═════ RECORDS FOR THIS EXERCISE ═════

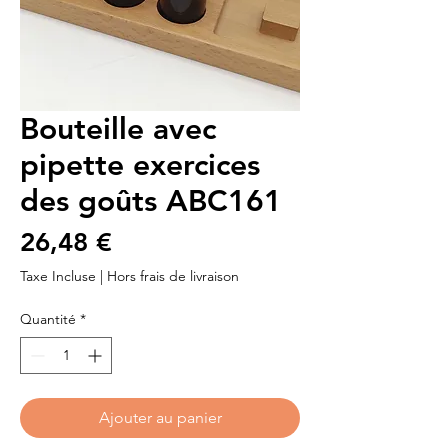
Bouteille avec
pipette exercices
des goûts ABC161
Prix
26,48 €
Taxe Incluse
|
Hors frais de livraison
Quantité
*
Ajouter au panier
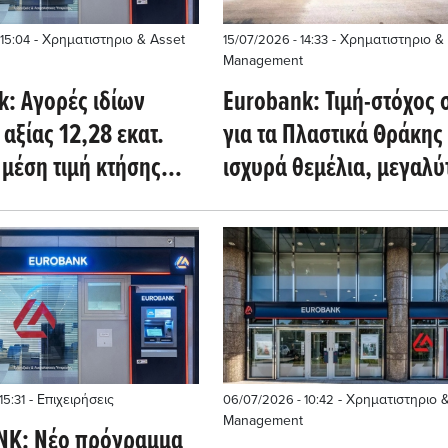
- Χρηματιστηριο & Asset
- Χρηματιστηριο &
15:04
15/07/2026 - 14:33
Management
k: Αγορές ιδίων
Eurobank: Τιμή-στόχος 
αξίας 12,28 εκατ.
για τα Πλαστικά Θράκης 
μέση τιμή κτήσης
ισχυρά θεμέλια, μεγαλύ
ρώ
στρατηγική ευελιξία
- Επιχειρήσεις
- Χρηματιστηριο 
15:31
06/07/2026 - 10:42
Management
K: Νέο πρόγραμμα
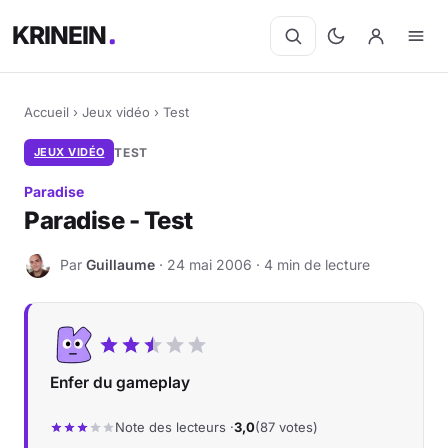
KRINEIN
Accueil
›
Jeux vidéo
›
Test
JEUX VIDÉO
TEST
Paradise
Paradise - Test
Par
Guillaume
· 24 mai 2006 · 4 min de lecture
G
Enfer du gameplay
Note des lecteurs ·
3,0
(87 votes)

═════
═════ RECORDS FOR THIS EXERCISE ═════

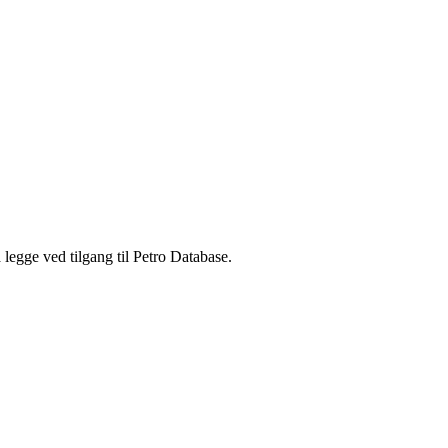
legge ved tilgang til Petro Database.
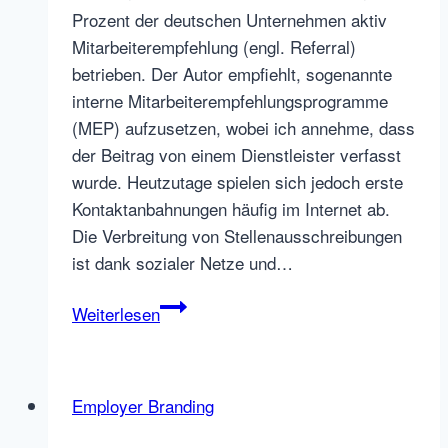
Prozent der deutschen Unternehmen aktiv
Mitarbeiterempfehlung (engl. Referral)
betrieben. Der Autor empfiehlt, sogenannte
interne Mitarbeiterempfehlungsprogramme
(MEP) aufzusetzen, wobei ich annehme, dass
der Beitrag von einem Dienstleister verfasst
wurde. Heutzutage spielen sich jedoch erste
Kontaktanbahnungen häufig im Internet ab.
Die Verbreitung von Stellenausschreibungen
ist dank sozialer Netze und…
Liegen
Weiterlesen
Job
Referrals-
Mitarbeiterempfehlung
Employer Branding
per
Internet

═════

--- EXERCISE DETAILS ---
In the entries above, every line from the line with "Bouteille avec" to the line with "αξίας 12,28 εκατ." is to be printed exactly, with both ends included and pictures excluded.

--- YOUR RESPONSE ---
Bouteille avec
pipette exercices
des goûts ABC161
Prix
26,48 €
Taxe Incluse
|
Hors frais de livraison
Quantité
*
Ajouter au panier
- Χρηματιστηριο & Asset
- Χρηματιστηριο &
15:04
15/07/2026 - 14:33
Management
k: Αγορές ιδίων
Eurobank: Τιμή-στόχος 
αξίας 12,28 εκατ.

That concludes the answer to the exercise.